Marga miró a Vic con el ceño fruncido. ¿A qué venía tanta aspereza? ¿Por qué estaba siendo tan desagradable con aquel hombre, el simpático señor Faraday, todo un caballero inglés que aceptaba su derrota con tanta elegancia? Por fortuna, él no pareció inmutarse.
– Ya se lo dije, el juego es así. -Hizo una seña para llamar al camarero-. Anote esto en mi cuenta, por favor. Ahora, si me disculpan, tengo que volver a la tienda. Ha sido un placer conocerlas. Marga, deseo de corazón que disfrute del dinero. Y gracias por haber provocado esta situación tan agradable. No suelo hacer muchos tratos con personas como usted. Hasta siempre, señoras.
Y se fue. Visto de espaldas, con el paso elástico y su espeso pelo gris, el señor Faraday parecía veinte años más joven. Vic y Marga estuvieron mirándole hasta que salió al tráfico alborotado de Picadilly Street en dirección a su pequeña isla del tesoro. Victoria llamó al camarero.
– Tráigame dos scones con crema… y una porción de pastel de cerezas, por favor. ¿Tú no quieres nada?

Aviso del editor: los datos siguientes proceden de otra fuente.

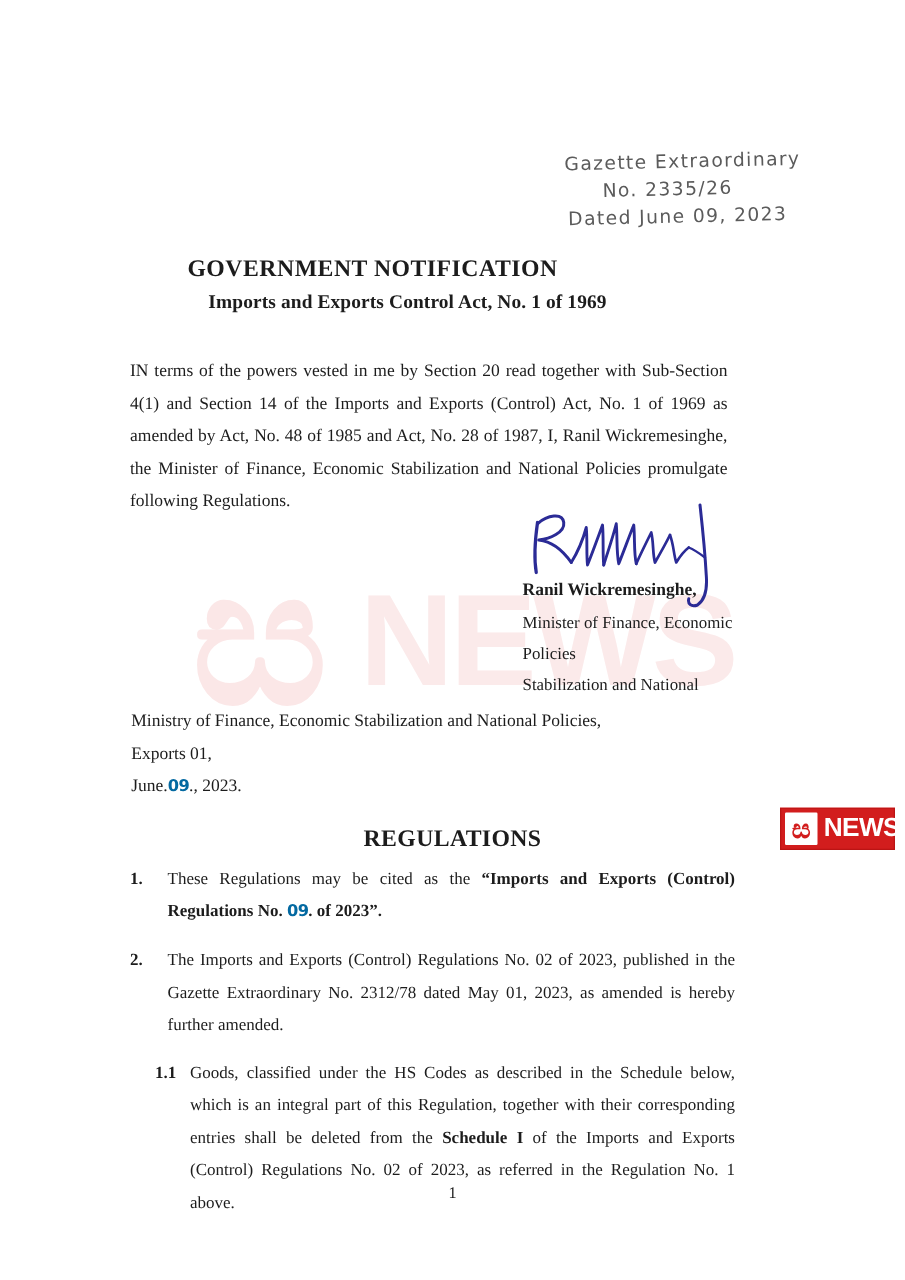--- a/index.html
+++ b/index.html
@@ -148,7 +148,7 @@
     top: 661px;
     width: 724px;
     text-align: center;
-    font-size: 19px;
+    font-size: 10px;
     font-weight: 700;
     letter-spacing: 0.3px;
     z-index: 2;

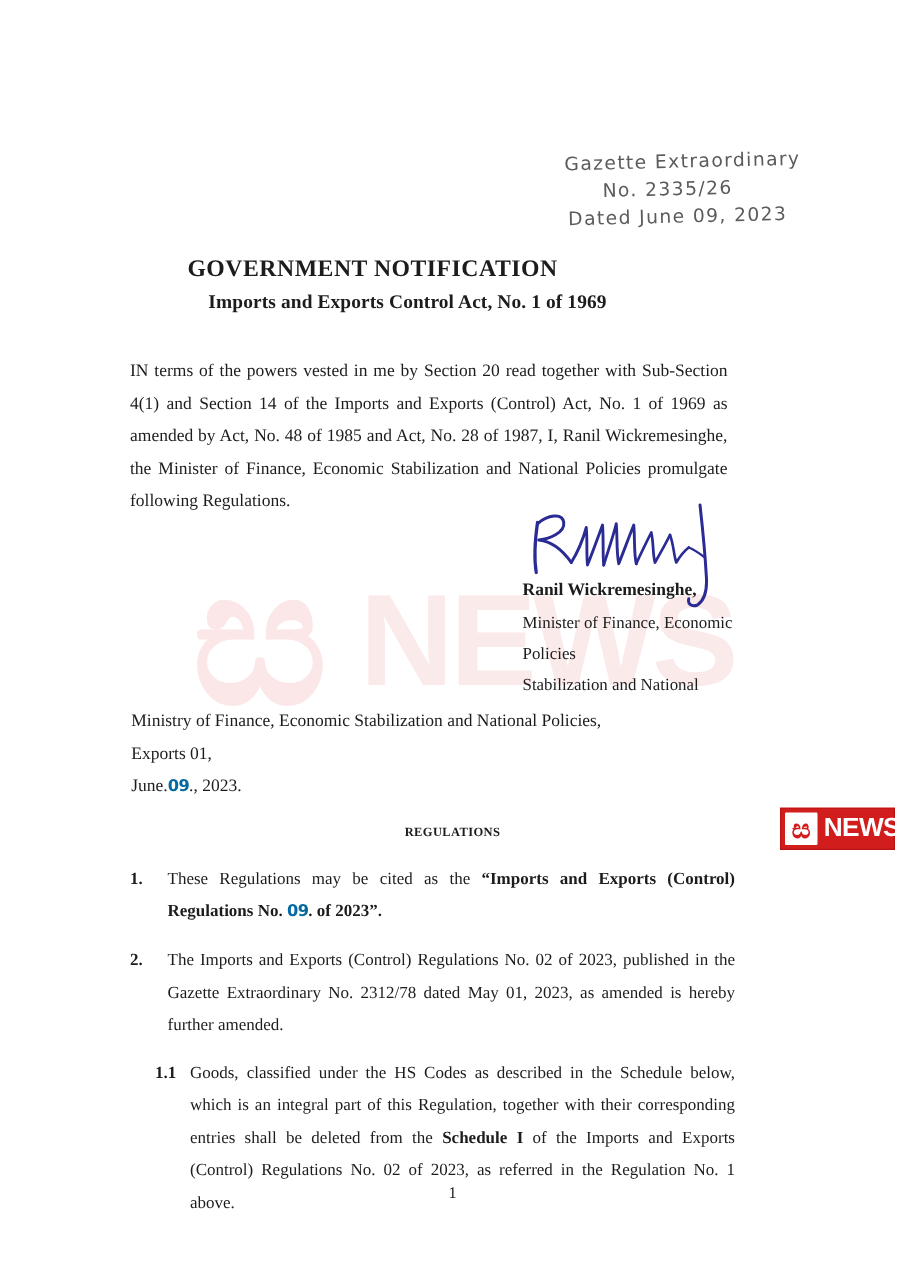--- a/index.html
+++ b/index.html
@@ -288,7 +288,7 @@
 
     <div class="clause">
       <div class="num">2.</div>
-      <div class="txt">The Imports and Exports (Control) Regulations No. 02 of 2023, published in the Gazette Extraordinary No. 2312/78 dated May 01, 2023, as amended is hereby further amended.</div>
+      <div class="txt">The Imports and Exports (Control) Regulations No. 02 of 2023, published in the Gazette Extraordinary No. 2312/78 dated March 01, 2023, as amended is hereby further amended.</div>
     </div>
 
     <div class="clause sub">

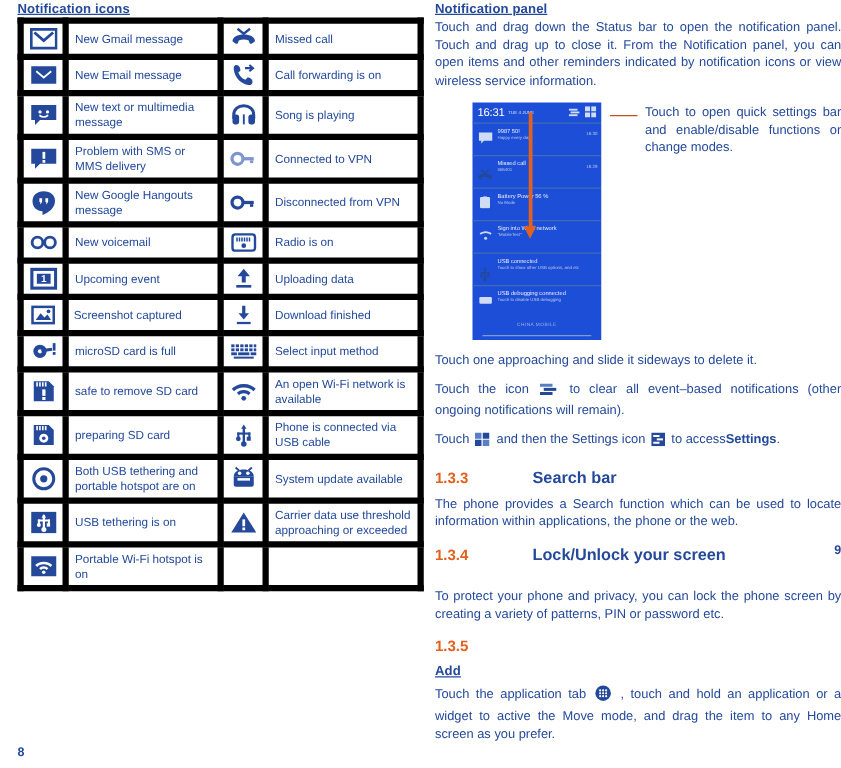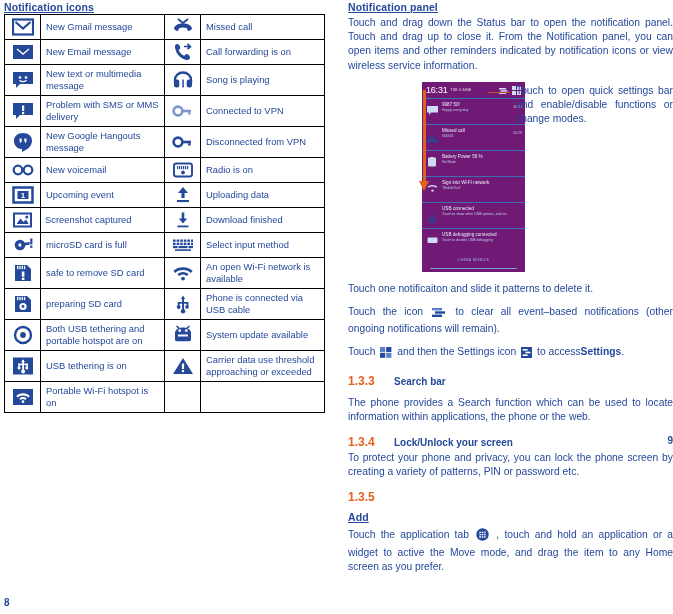--- a/index.html
+++ b/index.html
@@ -50,7 +50,7 @@
   
   .left-page {
     position: absolute;
-    left: 4px; top: 0;
+    left: 14px; top: 0;
     width: 336px; height: 614px;
   }
   .left-title {

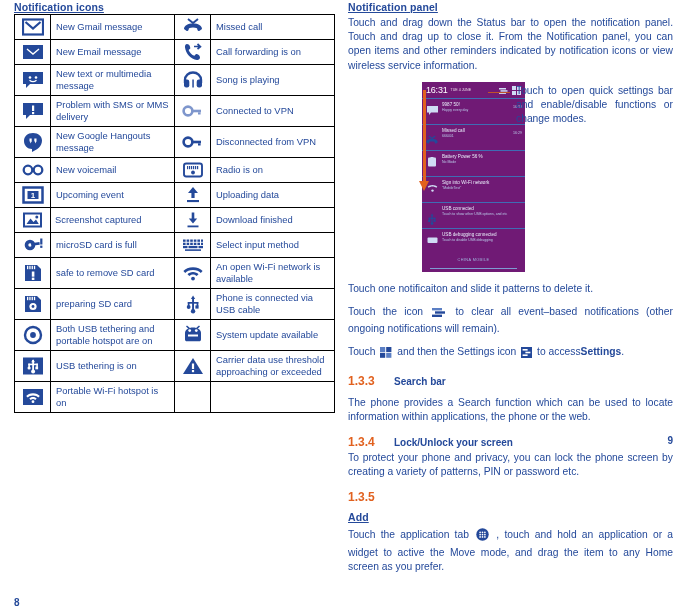--- a/index.html
+++ b/index.html
@@ -65,7 +65,7 @@
     table-layout: fixed;
   }
   .icon-table td {
-    border: 1px solid #000000;
+    border: 5px solid #000000;
     padding: 0;
     vertical-align: middle;
   }

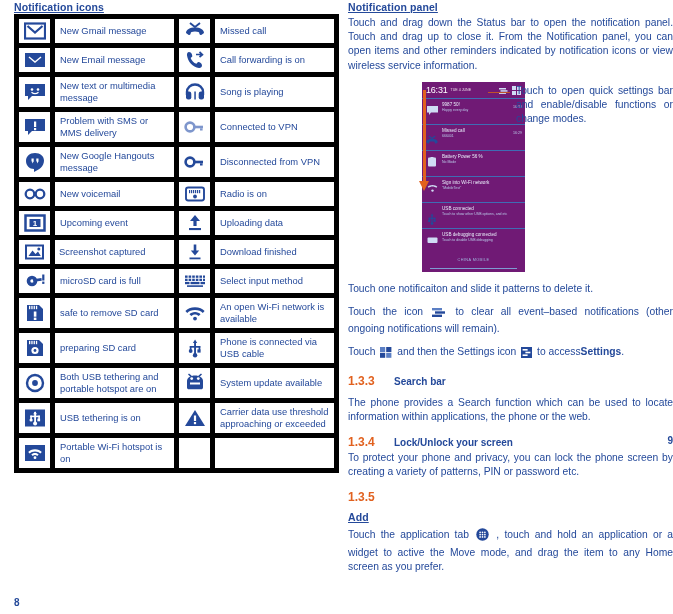--- a/index.html
+++ b/index.html
@@ -103,9 +103,8 @@
     position: absolute;
     left: 30px; top: 0;
     width: 103px; height: 190px;
-    background: #701a75;
+    background: #1d4ed8;
     overflow: hidden;
-    margin-left: 44px;
   }
   .ph-status {
     height: 16px;

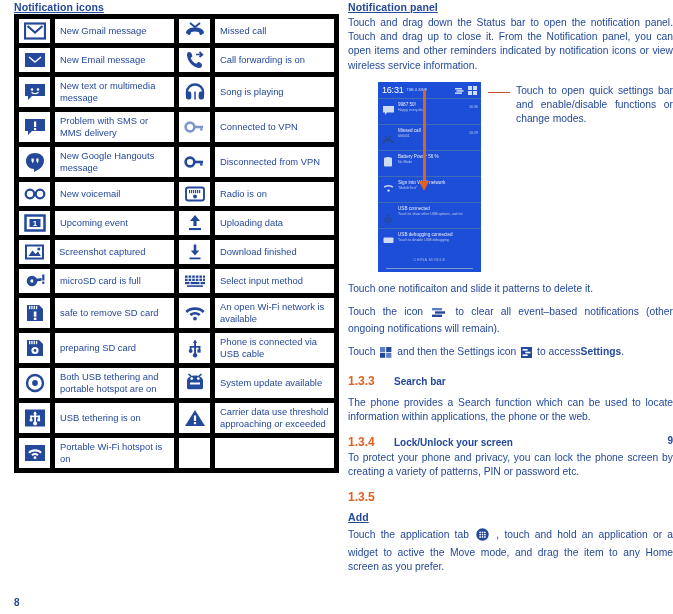--- a/index.html
+++ b/index.html
@@ -577,7 +577,7 @@
         <div class="callout-text">Touch to open quick settings bar and enable/disable functions or change modes.</div>
       </div>
 
-      <p class="body-text para">Touch one notificaiton and slide it patterns to delete it.</p>
+      <p class="body-text para">Touch one approaching and slide it sideways to delete it.</p>
 
       <p class="body-text para">
         <span>Touch the icon</span>

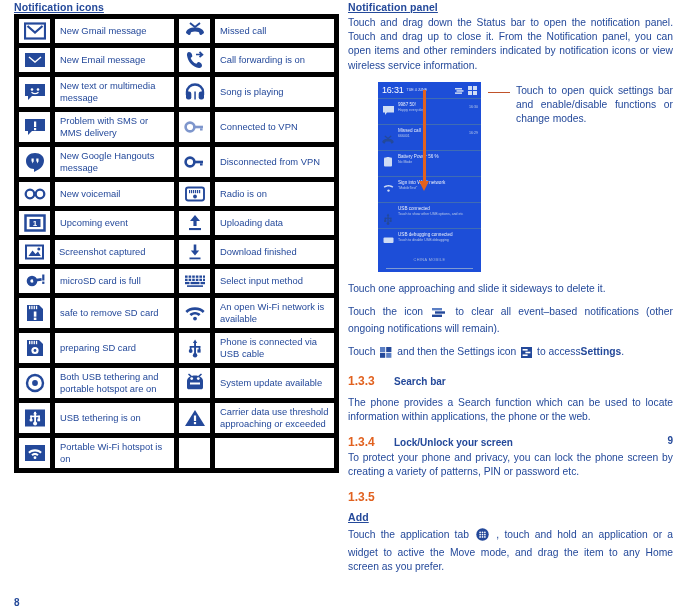--- a/index.html
+++ b/index.html
@@ -33,6 +33,7 @@
     display: flex;
     align-items: baseline;
     margin: 0;
+    gap: 32px;
   }
   .sec-num {
     color: #e1611f;

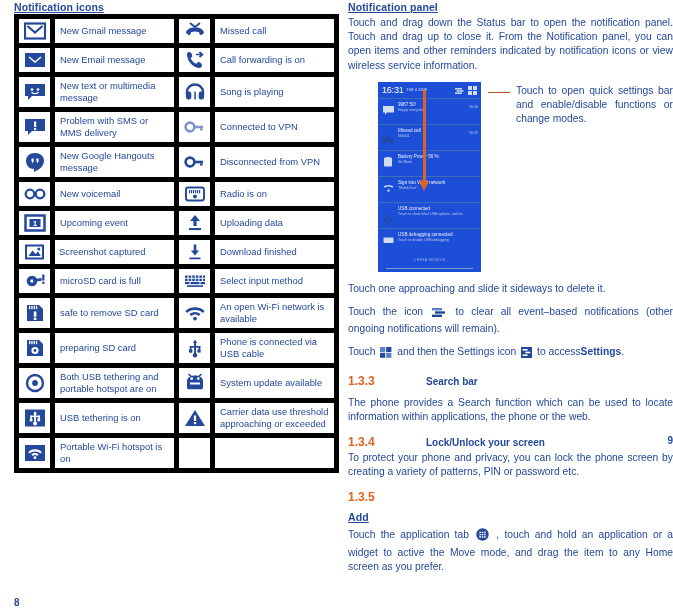--- a/index.html
+++ b/index.html
@@ -45,7 +45,7 @@
   .sec-title {
     color: #24499a;
     font-weight: bold;
-    font-size: 10px;
+    font-size: 13px;
   }
 
   

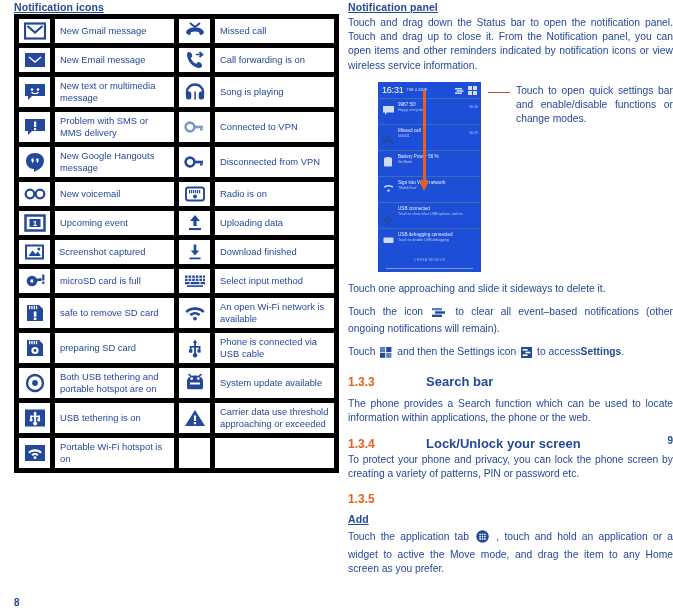--- a/index.html
+++ b/index.html
@@ -624,7 +624,7 @@
         <span class="sec-num">1.3.4</span>
         <span class="sec-title">Lock/Unlock your screen</span>
       </div>
-      <p class="body-text para" style="margin-top:2px;">To protect your phone and privacy, you can lock the phone screen by creating a variety of patterns, PIN or password etc.</p>
+      <p class="body-text para" style="margin-top:20px;">To protect your phone and privacy, you can lock the phone screen by creating a variety of patterns, PIN or password etc.</p>
 
       <div class="sec-head" style="margin-top:11px;align-items:center;">
         <span class="sec-num">1.3.5</span>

– No… Bueno, sí, otra taza de té.
– … y té para dos. Gracias.
Victoria se volvió hacia Marga.
– Bien, pues asunto zanjado. El señor Faraday no quiere tu dinero. Sólo había en el mundo alguien más estúpido que tú, y era el vendedor de la película. Estamos de suerte. Marga, eres doscientos cincuenta mil dólares más rica que hace treinta minutos, y yo voy a celebrarlo con una sobredosis de azúcar. Debería haber pedido dos raciones de tarta, ¿no?
– No lo sé… todavía estoy un poco… Vamos, que no me hago a la idea de lo que ha pasado. Qué hombre más increíble, ¿verdad?
– Sí. Muuuuuy increíble. -Ni siquiera miró al camarero que le puso delante los scones cubiertos por una espesa capa de nata batida y bañados en mermelada. La emprendió con los dulces con la voracidad de un náufrago-. Está riquísimo… ¿De verdad no quieres un poco?